Segment Start: Material for the task
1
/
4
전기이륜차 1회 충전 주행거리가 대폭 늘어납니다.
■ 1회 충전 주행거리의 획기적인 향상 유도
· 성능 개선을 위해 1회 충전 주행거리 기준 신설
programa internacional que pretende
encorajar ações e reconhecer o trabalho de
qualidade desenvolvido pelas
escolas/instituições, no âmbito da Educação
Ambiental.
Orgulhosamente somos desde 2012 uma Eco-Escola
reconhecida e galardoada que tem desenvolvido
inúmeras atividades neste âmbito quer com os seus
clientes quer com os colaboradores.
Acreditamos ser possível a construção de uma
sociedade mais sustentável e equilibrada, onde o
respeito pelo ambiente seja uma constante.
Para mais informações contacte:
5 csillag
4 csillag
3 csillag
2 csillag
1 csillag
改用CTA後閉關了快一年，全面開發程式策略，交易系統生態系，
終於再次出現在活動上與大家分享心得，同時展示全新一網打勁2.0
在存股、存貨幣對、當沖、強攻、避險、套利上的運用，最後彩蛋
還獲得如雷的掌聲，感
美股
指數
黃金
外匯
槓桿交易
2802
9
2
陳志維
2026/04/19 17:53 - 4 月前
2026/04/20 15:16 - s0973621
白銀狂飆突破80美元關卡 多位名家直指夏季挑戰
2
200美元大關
Segment End: Material for the task
Write out every line of text from the items above again, in the same order and without changing a single character.

• _Response to this task_:
1
/
4
전기이륜차 1회 충전 주행거리가 대폭 늘어납니다.
■ 1회 충전 주행거리의 획기적인 향상 유도
· 성능 개선을 위해 1회 충전 주행거리 기준 신설
programa internacional que pretende
encorajar ações e reconhecer o trabalho de
qualidade desenvolvido pelas
escolas/instituições, no âmbito da Educação
Ambiental.
Orgulhosamente somos desde 2012 uma Eco-Escola
reconhecida e galardoada que tem desenvolvido
inúmeras atividades neste âmbito quer com os seus
clientes quer com os colaboradores.
Acreditamos ser possível a construção de uma
sociedade mais sustentável e equilibrada, onde o
respeito pelo ambiente seja uma constante.
Para mais informações contacte:
5 csillag
4 csillag
3 csillag
2 csillag
1 csillag
改用CTA後閉關了快一年，全面開發程式策略，交易系統生態系，
終於再次出現在活動上與大家分享心得，同時展示全新一網打勁2.0
在存股、存貨幣對、當沖、強攻、避險、套利上的運用，最後彩蛋
還獲得如雷的掌聲，感
美股
指數
黃金
外匯
槓桿交易
2802
9
2
陳志維
2026/04/19 17:53 - 4 月前
2026/04/20 15:16 - s0973621
白銀狂飆突破80美元關卡 多位名家直指夏季挑戰
2
200美元大關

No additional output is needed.